Metro Weekly

Buttigieg Says Anti-LGBTQ Attacks Are Distraction from GOP’s “Radical Policies”

Secretary of Transportation accuses Republicans of stoking culture-war issues to divert attention from unpopular economic policies.

Pete Buttigieg
Pete Buttigieg during a speaking event in January 2020 — Photo by Gage Skidmore.

U.S. Secretary of Transportation Pete Buttigieg slammed Republicans over their repeated attacks against the LGBTQ community, claiming that conservative politicians are seeking to exploit populist anger over culture-war issues in order to distract from the more unpopular parts of their party’s platform.

Speaking to MSNBC anchor Chris Jansing during an on-air interview on Tuesday, Buttigieg offered an explanation for what appears to be an onslaught of attacks targeting the LGBTQ community or displays of LGBTQ visibility.

I think it’s being done out of the perception that it is politically convenient to target vulnerable groups,” Buttigieg said of the GOP attacks, which take the form of both screeds by anti-LGBTQ pundits and legislation seeking to restrict LGBTQ rights or censor expressions of LGBTQ identity.

In the past six months, more than 75 anti-LGBTQ bills have been signed into law in more than 20 states, prompting theHuman Rights Campaign to declare a national state of emergency for LGBTQ Americans. These bills include four “Don’t Say Gay” bills, seven bills requiring schools to “out” LGBTQ students to their parents, and over fifteen that ban transgender youth from accessing gender-affirming care. 

“I think where [this slew of bills and hateful rhetoric] largely comes from is folks who don’t want to talk about why they were against the infrastructure loans, building roads and bridges,” Buttigieg continued. “They don’t want to talk about why they were against $35 insulin that the president delivered for Medicare recipients. They don’t want to explain why they were for these radical positions.”

By vilifying LGBTQ individuals, the GOP can divert attention away from its “radical policies,” Buttigieg said.

Regardless of whether this rhetoric and these various anti-LGBTQ measures serve as a mirage to distract from more unpopular economic policies, their effect on the LGBTQ community, especially LGBTQ youth, is real. It can be demoralizing and ostracizing for anyone questioning their place.

Buttigieg’s husband, Chasten, recently offered advice on how to better support and protect LGBTQ youth from the fallout from such attacks in his new young adult novel, I Have Something to Tell You

The book, which describes Chasten Buttigieg’s experiences growing up in a community with hostile anti-LGBTQ attitudes, explains how local communities’ actions can drown out even the loudest anti-LGBTQ voices in media or online. In the book, he details how, when he felt alone and “wrong for being gay,” it was the support of his family and friends that carried him forward, regardless of what voices on television or in the media said about LGBTQ people.

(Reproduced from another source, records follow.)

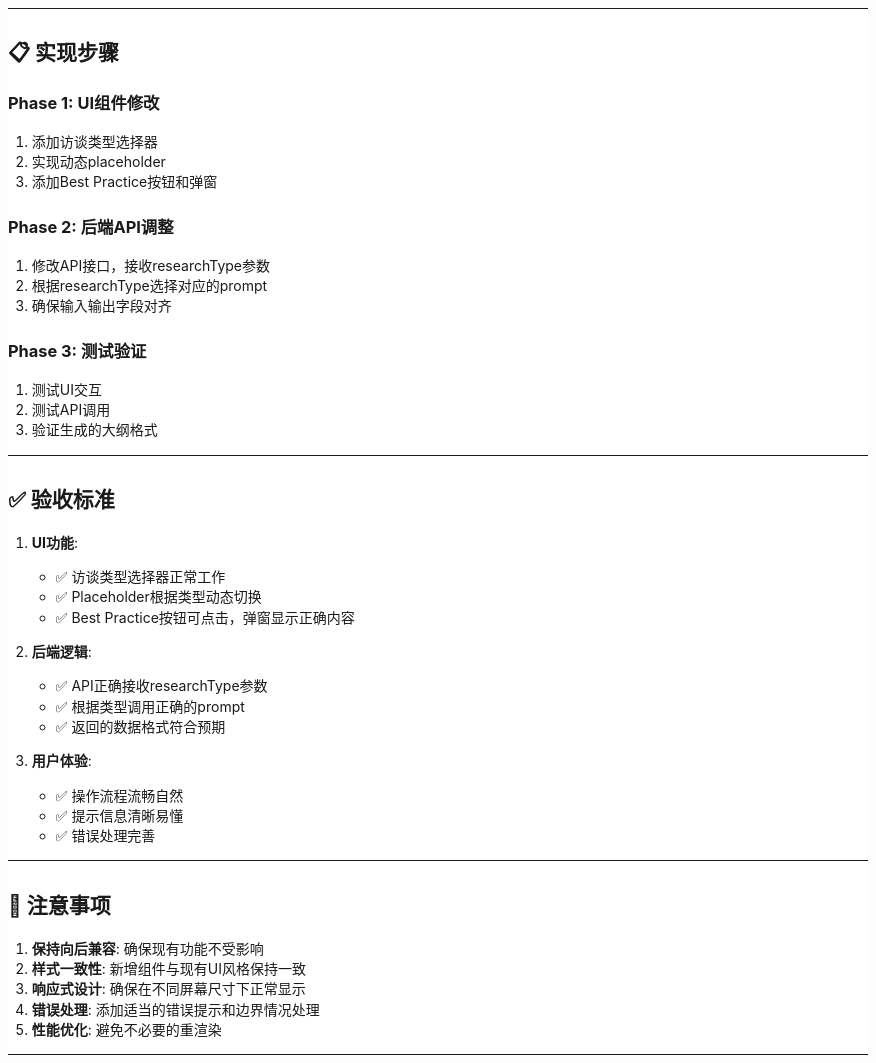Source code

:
 ```tsx
```

---

## 📋 实现步骤

### Phase 1: UI组件修改
1. 添加访谈类型选择器
2. 实现动态placeholder
3. 添加Best Practice按钮和弹窗

### Phase 2: 后端API调整
1. 修改API接口，接收researchType参数
2. 根据researchType选择对应的prompt
3. 确保输入输出字段对齐

### Phase 3: 测试验证
1. 测试UI交互
2. 测试API调用
3. 验证生成的大纲格式

---

## ✅ 验收标准

1. **UI功能**:
   - ✅ 访谈类型选择器正常工作
   - ✅ Placeholder根据类型动态切换
   - ✅ Best Practice按钮可点击，弹窗显示正确内容

2. **后端逻辑**:
   - ✅ API正确接收researchType参数
   - ✅ 根据类型调用正确的prompt
   - ✅ 返回的数据格式符合预期

3. **用户体验**:
   - ✅ 操作流程流畅自然
   - ✅ 提示信息清晰易懂
   - ✅ 错误处理完善

---

## 📝 注意事项

1. **保持向后兼容**: 确保现有功能不受影响
2. **样式一致性**: 新增组件与现有UI风格保持一致
3. **响应式设计**: 确保在不同屏幕尺寸下正常显示
4. **错误处理**: 添加适当的错误提示和边界情况处理
5. **性能优化**: 避免不必要的重渲染

---
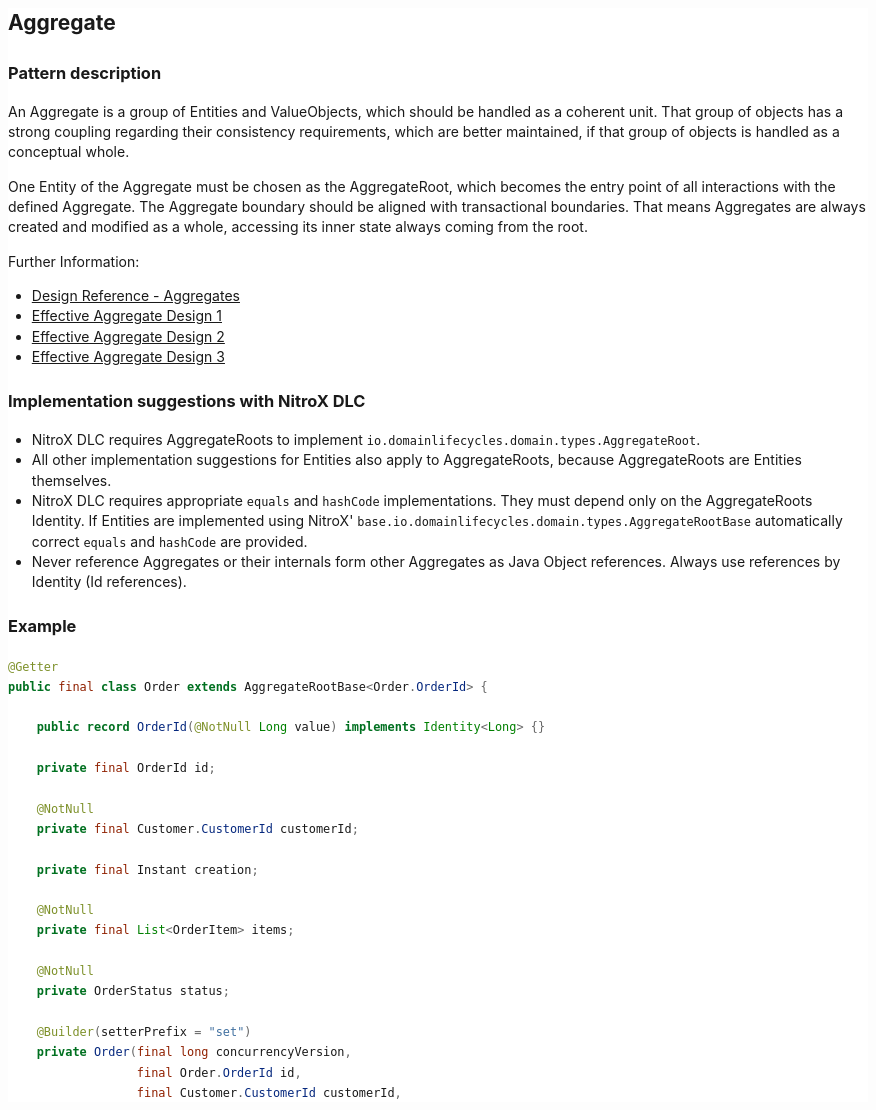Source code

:  <a name="Aggregate"></a>
## Aggregate

### Pattern description

An Aggregate is a group of Entities and ValueObjects, which should be handled as a coherent unit. 
That group of objects has a strong coupling regarding their consistency requirements, which are better 
maintained, if that group of objects is handled as a conceptual whole.

One Entity of the Aggregate must be chosen as the AggregateRoot, which becomes the entry point of all interactions 
with the defined Aggregate. The Aggregate boundary should be aligned with transactional boundaries. 
That means Aggregates are always created and modified as a whole, accessing its inner state always coming from the root.

Further
Information: 
- [Design Reference - Aggregates](https://www.domainlanguage.com/wp-content/uploads/2016/05/DDD_Reference_2015-03.pdf)
- [Effective Aggregate Design 1](https://www.dddcommunity.org/wp-content/uploads/files/pdf_articles/Vernon_2011_1.pdf)
- [Effective Aggregate Design 2](https://www.dddcommunity.org/wp-content/uploads/files/pdf_articles/Vernon_2011_2.pdf)
- [Effective Aggregate Design 3](https://www.dddcommunity.org/wp-content/uploads/files/pdf_articles/Vernon_2011_3.pdf)

### Implementation suggestions with NitroX DLC

 + NitroX DLC requires AggregateRoots to implement `io.domainlifecycles.domain.types.AggregateRoot`.
 + All other implementation suggestions for Entities also apply to AggregateRoots, because AggregateRoots are Entities themselves. 
 + NitroX DLC requires appropriate `equals` and `hashCode` implementations. They must depend only on the AggregateRoots Identity.
   If Entities are implemented using NitroX' `base.io.domainlifecycles.domain.types.AggregateRootBase` automatically correct `equals` and `hashCode` are provided.
 + Never reference Aggregates or their internals form other Aggregates as Java Object references. 
   Always use references by Identity (Id references).

### Example

```Java
@Getter
public final class Order extends AggregateRootBase<Order.OrderId> {
    
    public record OrderId(@NotNull Long value) implements Identity<Long> {}

    private final OrderId id;

    @NotNull
    private final Customer.CustomerId customerId;

    private final Instant creation;

    @NotNull
    private final List<OrderItem> items;

    @NotNull
    private OrderStatus status;
    
    @Builder(setterPrefix = "set")
    private Order(final long concurrencyVersion,
                  final Order.OrderId id,
                  final Customer.CustomerId customerId,
```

“Whatever’s happening on social media, people tend to believe that’s the public square,” Chasten Buttigieg told People magazine in a recent interview, noting that the messages bombarding LGBTQ people aren’t necessarily reflective of wider public opinion. But if LGBTQ youth can find support in other aspects of their lives – from family, friends, teachers, pastors, or other influential people – those anti-LGBTQ messages can lose their power.

“I thought something was wrong with me [when I was young],” he told People. “I felt like people’s opinions about me defined me. I didn’t realize that one day I’d grow up and be on a presidential campaign and feel so empowered by leaning into what others said would define me.”